◆ YOUR TASK
Each line below should be written out again without any change.

◆ RECORDS FOR THIS TASK
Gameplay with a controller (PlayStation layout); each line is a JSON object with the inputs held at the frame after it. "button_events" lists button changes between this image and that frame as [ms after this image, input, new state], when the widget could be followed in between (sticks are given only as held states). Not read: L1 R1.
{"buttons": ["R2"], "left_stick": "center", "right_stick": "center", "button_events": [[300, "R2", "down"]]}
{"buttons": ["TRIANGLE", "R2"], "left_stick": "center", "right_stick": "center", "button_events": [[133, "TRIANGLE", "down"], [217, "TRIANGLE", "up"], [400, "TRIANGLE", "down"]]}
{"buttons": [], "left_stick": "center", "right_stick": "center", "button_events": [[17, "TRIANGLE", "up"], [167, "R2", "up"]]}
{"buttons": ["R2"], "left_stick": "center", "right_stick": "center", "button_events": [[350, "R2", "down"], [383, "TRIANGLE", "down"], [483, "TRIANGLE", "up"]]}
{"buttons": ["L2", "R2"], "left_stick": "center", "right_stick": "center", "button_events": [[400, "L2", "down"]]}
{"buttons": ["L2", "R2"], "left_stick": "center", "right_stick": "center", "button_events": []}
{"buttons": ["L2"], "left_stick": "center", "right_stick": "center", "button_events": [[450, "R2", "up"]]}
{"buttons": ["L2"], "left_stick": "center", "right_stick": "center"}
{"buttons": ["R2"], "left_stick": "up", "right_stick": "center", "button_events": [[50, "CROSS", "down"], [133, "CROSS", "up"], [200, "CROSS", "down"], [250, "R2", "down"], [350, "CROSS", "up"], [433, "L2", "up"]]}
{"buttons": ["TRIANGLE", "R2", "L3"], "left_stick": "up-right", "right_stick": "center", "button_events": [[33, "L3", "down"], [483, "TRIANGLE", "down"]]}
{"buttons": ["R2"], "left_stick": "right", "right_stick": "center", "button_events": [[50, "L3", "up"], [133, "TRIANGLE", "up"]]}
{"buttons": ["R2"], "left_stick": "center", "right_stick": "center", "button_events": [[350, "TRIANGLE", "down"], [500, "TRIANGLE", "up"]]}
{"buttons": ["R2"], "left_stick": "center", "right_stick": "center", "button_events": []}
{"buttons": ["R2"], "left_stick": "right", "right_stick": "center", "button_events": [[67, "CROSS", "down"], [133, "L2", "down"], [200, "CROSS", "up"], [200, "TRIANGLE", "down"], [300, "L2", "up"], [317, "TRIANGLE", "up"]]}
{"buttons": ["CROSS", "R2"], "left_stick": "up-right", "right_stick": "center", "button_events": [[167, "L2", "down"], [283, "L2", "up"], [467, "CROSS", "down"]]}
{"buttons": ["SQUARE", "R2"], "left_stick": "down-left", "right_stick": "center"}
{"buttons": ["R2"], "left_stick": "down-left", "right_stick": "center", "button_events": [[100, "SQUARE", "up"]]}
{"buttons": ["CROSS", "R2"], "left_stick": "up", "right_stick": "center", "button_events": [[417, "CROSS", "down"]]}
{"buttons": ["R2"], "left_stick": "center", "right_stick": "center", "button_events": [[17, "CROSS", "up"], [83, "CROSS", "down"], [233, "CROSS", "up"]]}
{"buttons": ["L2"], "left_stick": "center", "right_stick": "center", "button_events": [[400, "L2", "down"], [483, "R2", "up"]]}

◆ THE COMPLETED TASK
Gameplay with a controller (PlayStation layout); each line is a JSON object with the inputs held at the frame after it. "button_events" lists button changes between this image and that frame as [ms after this image, input, new state], when the widget could be followed in between (sticks are given only as held states). Not read: L1 R1.
{"buttons": ["R2"], "left_stick": "center", "right_stick": "center", "button_events": [[300, "R2", "down"]]}
{"buttons": ["TRIANGLE", "R2"], "left_stick": "center", "right_stick": "center", "button_events": [[133, "TRIANGLE", "down"], [217, "TRIANGLE", "up"], [400, "TRIANGLE", "down"]]}
{"buttons": [], "left_stick": "center", "right_stick": "center", "button_events": [[17, "TRIANGLE", "up"], [167, "R2", "up"]]}
{"buttons": ["R2"], "left_stick": "center", "right_stick": "center", "button_events": [[350, "R2", "down"], [383, "TRIANGLE", "down"], [483, "TRIANGLE", "up"]]}
{"buttons": ["L2", "R2"], "left_stick": "center", "right_stick": "center", "button_events": [[400, "L2", "down"]]}
{"buttons": ["L2", "R2"], "left_stick": "center", "right_stick": "center", "button_events": []}
{"buttons": ["L2"], "left_stick": "center", "right_stick": "center", "button_events": [[450, "R2", "up"]]}
{"buttons": ["L2"], "left_stick": "center", "right_stick": "center"}
{"buttons": ["R2"], "left_stick": "up", "right_stick": "center", "button_events": [[50, "CROSS", "down"], [133, "CROSS", "up"], [200, "CROSS", "down"], [250, "R2", "down"], [350, "CROSS", "up"], [433, "L2", "up"]]}
{"buttons": ["TRIANGLE", "R2", "L3"], "left_stick": "up-right", "right_stick": "center", "button_events": [[33, "L3", "down"], [483, "TRIANGLE", "down"]]}
{"buttons": ["R2"], "left_stick": "right", "right_stick": "center", "button_events": [[50, "L3", "up"], [133, "TRIANGLE", "up"]]}
{"buttons": ["R2"], "left_stick": "center", "right_stick": "center", "button_events": [[350, "TRIANGLE", "down"], [500, "TRIANGLE", "up"]]}
{"buttons": ["R2"], "left_stick": "center", "right_stick": "center", "button_events": []}
{"buttons": ["R2"], "left_stick": "right", "right_stick": "center", "button_events": [[67, "CROSS", "down"], [133, "L2", "down"], [200, "CROSS", "up"], [200, "TRIANGLE", "down"], [300, "L2", "up"], [317, "TRIANGLE", "up"]]}
{"buttons": ["CROSS", "R2"], "left_stick": "up-right", "right_stick": "center", "button_events": [[167, "L2", "down"], [283, "L2", "up"], [467, "CROSS", "down"]]}
{"buttons": ["SQUARE", "R2"], "left_stick": "down-left", "right_stick": "center"}
{"buttons": ["R2"], "left_stick": "down-left", "right_stick": "center", "button_events": [[100, "SQUARE", "up"]]}
{"buttons": ["CROSS", "R2"], "left_stick": "up", "right_stick": "center", "button_events": [[417, "CROSS", "down"]]}
{"buttons": ["R2"], "left_stick": "center", "right_stick": "center", "button_events": [[17, "CROSS", "up"], [83, "CROSS", "down"], [233, "CROSS", "up"]]}
{"buttons": ["L2"], "left_stick": "center", "right_stick": "center", "button_events": [[400, "L2", "down"], [483, "R2", "up"]]}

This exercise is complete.